Zenita Lopes Rodrigues, por exemplo, atua como mobilizadora junto aos veredeiros que coletam a fruta dos buritizeiros no município de Brasília de Minas. “Muita gente não tinha nem um fogão a gás, e através do trabalho com o buriti conseguiu, né?”, diz a líder,  que visita os produtores e armazena as raspas do buriti em sua casa.

Depois, a Grande Sertão leva a produção para Montes Claros, continua com o beneficiamento e vende o óleo para uso cosmético. Para além da beleza, o buriti ganha gosto nas mãos de Zenita. “Tem mês que eu entrego mais de 500 doces lá na cidade.”

•        Tempo de maturar

As mudanças climáticas e a escassez de água têm impactado as safras de muitas frutas, inclusive a do buriti. Como as árvores dependem da umidade, há locais em que as veredas secam e as árvores morrem. Araras e periquitos também têm sido mais assíduos nas palmeiras, provavelmente pela escassez de outros alimentos, destruindo grande parte dos frutos. As safras têm tido período mais longo, mas com menor abundância. As veredas aguardam as chuvas para, só então, maturar e dispersar as sementes.

“O cacho está todo formado. Se não choveu, ele fica em dormência esperando para amadurecer”, explica Neucy Aparecido Fagundes, agrônomo e técnico da Grande Sertão. “Eu tô falando como se eu estivesse na cabeça do buritizeiro, né? Mas, se o clima tá seco, a planta vai entender que aquele fruto vai cair no chão e não vai prosperar.”

Quase metade do Cerrado já foi desmatado. Artigo publicado em novembro de 2023 aponta que as bacias hidrográficas do Cerrado estão secando e perdendo a capacidade de abastecer alguns dos principais rios brasileiros, como o São Francisco, o Madeira e o Tocantins. A mudança da cobertura do solo é um dos motivos

“O Cerrado é o pai das águas. Das 12 principais bacias hidrográficas [do Brasil], oito nascem ou recebem água do Cerrado”, diz Kolbe Soares, especialista em conservação do WWF-Brasil. “Então, o bioma tem uma importância super estratégica em termos de recursos hídricos.”

Rios se fazendo intermitentes e nascentes ressequidas fazem parte do cenário cotidiano dos agricultores familiares. É fácil atravessar pontes sobre rios do passado, hoje inexistentes.

“O Rio Pandeiros é um importante afluente do Rio São Francisco que contribui muito com a fauna, com os peixes do São Francisco. E ele é um rio que ano após ano tem reduzido a sua vazão”, diz Ernane Ronie Martins, professor da Universidade Federal de Minas Gerais. “Imagina um rio do porte do São Francisco perdendo um afluente que é biologicamente um dos mais importantes na bacia?”

É flagrante na região o aumento de perfuração de poços artesianos. “Hoje toda comunidade que antes usava recurso hídrico de um rio ou de um córrego tem que perfurar um poço”, diz Kolbe.

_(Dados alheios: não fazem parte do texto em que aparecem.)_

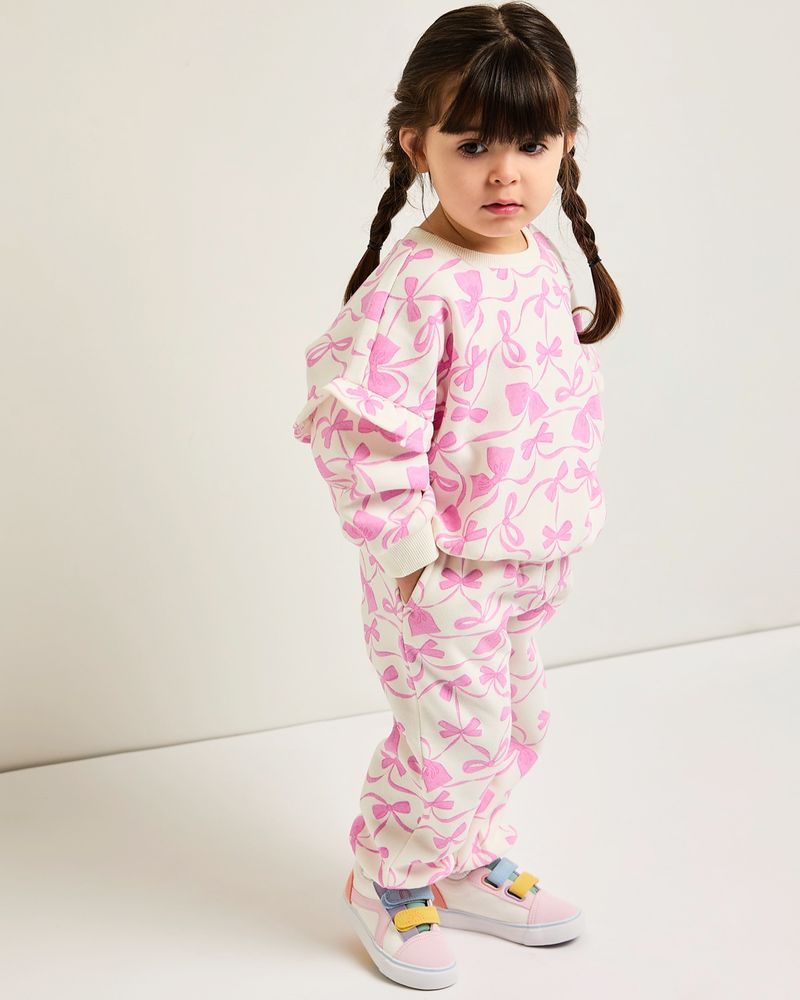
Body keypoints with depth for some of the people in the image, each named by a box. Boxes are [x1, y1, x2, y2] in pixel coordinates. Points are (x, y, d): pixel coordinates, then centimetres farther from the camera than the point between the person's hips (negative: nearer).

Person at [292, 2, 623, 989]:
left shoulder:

Bastante suscetível às mudanças climáticas, que acelera sua desertificação, a Caatinga é o terceiro bioma mais desmatado do Brasil. Artigo mostra que a expansão da agricultura, da pecuária e do desmatamento tem causado mudanças drásticas no bioma.

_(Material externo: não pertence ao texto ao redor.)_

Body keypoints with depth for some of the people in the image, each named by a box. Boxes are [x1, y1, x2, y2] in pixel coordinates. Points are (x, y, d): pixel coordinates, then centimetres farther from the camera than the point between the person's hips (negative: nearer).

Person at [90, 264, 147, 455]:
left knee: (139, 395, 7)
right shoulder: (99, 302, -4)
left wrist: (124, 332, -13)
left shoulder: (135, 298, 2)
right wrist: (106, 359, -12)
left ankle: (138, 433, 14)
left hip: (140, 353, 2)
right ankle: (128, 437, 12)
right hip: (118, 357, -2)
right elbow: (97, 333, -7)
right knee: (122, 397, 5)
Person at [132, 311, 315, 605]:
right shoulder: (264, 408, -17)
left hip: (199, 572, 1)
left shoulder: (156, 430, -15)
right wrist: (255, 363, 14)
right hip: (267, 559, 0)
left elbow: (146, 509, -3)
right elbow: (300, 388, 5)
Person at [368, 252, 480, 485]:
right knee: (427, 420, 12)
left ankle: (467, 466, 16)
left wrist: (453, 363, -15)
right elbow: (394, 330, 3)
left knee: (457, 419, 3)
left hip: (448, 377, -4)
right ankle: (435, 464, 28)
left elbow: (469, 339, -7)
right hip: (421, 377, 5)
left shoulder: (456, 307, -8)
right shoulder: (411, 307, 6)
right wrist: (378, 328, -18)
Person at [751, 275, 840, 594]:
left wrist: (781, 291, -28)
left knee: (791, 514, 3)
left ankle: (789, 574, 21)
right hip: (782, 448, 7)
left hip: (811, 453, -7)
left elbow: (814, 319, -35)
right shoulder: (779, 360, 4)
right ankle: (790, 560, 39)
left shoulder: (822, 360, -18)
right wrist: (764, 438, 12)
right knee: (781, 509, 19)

Diante do cenário, o resgate das frutas nativas com o fortalecimento dos povos tradicionais em seus territórios, mantendo a vegetação em pé, tem cada vez mais importância.

“Hoje uma pessoa não pensa mais em derrubar alguma árvore frutífera, que pode estar trazendo a renda para ela. Então, isso é muito bom”, diz Valdomiro da Mota Brito, tesoureiro da Cooperuaçu. “Eu não tenho dúvida de que nós prestamos um serviço para a humanidade. Isso aqui que nós estamos vendendo não é só fruta. Nós estamos vendendo uma qualidade de vida que também não é só pra nós. É pro mundo, né?”